--- Problem to work on ---
Each entry has to be printed again exactly.

== Exercise data ==

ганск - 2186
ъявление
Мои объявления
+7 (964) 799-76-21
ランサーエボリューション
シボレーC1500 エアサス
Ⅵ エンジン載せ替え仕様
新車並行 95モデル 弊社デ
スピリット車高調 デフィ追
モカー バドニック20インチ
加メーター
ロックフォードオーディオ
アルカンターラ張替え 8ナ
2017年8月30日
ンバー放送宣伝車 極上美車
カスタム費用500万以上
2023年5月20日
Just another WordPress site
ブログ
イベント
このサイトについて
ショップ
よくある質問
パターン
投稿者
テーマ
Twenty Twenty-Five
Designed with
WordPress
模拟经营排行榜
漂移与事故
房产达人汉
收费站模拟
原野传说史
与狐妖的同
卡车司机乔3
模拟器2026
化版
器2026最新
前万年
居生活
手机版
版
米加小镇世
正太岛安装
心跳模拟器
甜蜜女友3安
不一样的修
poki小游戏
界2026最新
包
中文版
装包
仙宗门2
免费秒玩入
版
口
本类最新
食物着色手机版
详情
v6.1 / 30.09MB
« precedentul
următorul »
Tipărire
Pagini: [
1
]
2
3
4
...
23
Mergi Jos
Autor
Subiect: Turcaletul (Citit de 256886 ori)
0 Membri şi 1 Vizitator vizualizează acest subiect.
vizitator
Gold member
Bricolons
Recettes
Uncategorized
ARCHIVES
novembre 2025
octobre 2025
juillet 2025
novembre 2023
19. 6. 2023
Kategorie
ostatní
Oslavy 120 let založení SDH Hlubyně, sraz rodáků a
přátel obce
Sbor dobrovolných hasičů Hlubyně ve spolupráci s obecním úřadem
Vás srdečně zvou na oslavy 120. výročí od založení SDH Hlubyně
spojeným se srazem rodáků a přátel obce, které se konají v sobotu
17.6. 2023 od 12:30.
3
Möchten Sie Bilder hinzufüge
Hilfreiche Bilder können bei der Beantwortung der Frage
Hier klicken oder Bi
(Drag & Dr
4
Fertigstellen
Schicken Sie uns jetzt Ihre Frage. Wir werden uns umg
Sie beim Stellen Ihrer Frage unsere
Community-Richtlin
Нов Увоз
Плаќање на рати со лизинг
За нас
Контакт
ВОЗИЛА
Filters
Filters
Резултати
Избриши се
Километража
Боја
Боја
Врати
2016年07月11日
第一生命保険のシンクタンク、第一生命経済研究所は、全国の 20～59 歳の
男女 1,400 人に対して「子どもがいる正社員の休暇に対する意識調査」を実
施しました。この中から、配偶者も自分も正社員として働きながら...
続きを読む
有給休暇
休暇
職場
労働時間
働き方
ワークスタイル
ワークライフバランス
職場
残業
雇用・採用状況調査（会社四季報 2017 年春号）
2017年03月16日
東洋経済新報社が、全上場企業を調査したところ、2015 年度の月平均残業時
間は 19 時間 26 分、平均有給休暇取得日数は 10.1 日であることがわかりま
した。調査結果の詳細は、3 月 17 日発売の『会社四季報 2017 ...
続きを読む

===

--- Response for this exercise ---
ганск - 2186
ъявление
Мои объявления
+7 (964) 799-76-21
ランサーエボリューション
シボレーC1500 エアサス
Ⅵ エンジン載せ替え仕様
新車並行 95モデル 弊社デ
スピリット車高調 デフィ追
モカー バドニック20インチ
加メーター
ロックフォードオーディオ
アルカンターラ張替え 8ナ
2017年8月30日
ンバー放送宣伝車 極上美車
カスタム費用500万以上
2023年5月20日
Just another WordPress site
ブログ
イベント
このサイトについて
ショップ
よくある質問
パターン
投稿者
テーマ
Twenty Twenty-Five
Designed with
WordPress
模拟经营排行榜
漂移与事故
房产达人汉
收费站模拟
原野传说史
与狐妖的同
卡车司机乔3
模拟器2026
化版
器2026最新
前万年
居生活
手机版
版
米加小镇世
正太岛安装
心跳模拟器
甜蜜女友3安
不一样的修
poki小游戏
界2026最新
包
中文版
装包
仙宗门2
免费秒玩入
版
口
本类最新
食物着色手机版
详情
v6.1 / 30.09MB
« precedentul
următorul »
Tipărire
Pagini: [
1
]
2
3
4
...
23
Mergi Jos
Autor
Subiect: Turcaletul (Citit de 256886 ori)
0 Membri şi 1 Vizitator vizualizează acest subiect.
vizitator
Gold member
Bricolons
Recettes
Uncategorized
ARCHIVES
novembre 2025
octobre 2025
juillet 2025
novembre 2023
19. 6. 2023
Kategorie
ostatní
Oslavy 120 let založení SDH Hlubyně, sraz rodáků a
přátel obce
Sbor dobrovolných hasičů Hlubyně ve spolupráci s obecním úřadem
Vás srdečně zvou na oslavy 120. výročí od založení SDH Hlubyně
spojeným se srazem rodáků a přátel obce, které se konají v sobotu
17.6. 2023 od 12:30.
3
Möchten Sie Bilder hinzufüge
Hilfreiche Bilder können bei der Beantwortung der Frage
Hier klicken oder Bi
(Drag & Dr
4
Fertigstellen
Schicken Sie uns jetzt Ihre Frage. Wir werden uns umg
Sie beim Stellen Ihrer Frage unsere
Community-Richtlin
Нов Увоз
Плаќање на рати со лизинг
За нас
Контакт
ВОЗИЛА
Filters
Filters
Резултати
Избриши се
Километража
Боја
Боја
Врати
2016年07月11日
第一生命保険のシンクタンク、第一生命経済研究所は、全国の 20～59 歳の
男女 1,400 人に対して「子どもがいる正社員の休暇に対する意識調査」を実
施しました。この中から、配偶者も自分も正社員として働きながら...
続きを読む
有給休暇
休暇
職場
労働時間
働き方
ワークスタイル
ワークライフバランス
職場
残業
雇用・採用状況調査（会社四季報 2017 年春号）
2017年03月16日
東洋経済新報社が、全上場企業を調査したところ、2015 年度の月平均残業時
間は 19 時間 26 分、平均有給休暇取得日数は 10.1 日であることがわかりま
した。調査結果の詳細は、3 月 17 日発売の『会社四季報 2017 ...
続きを読む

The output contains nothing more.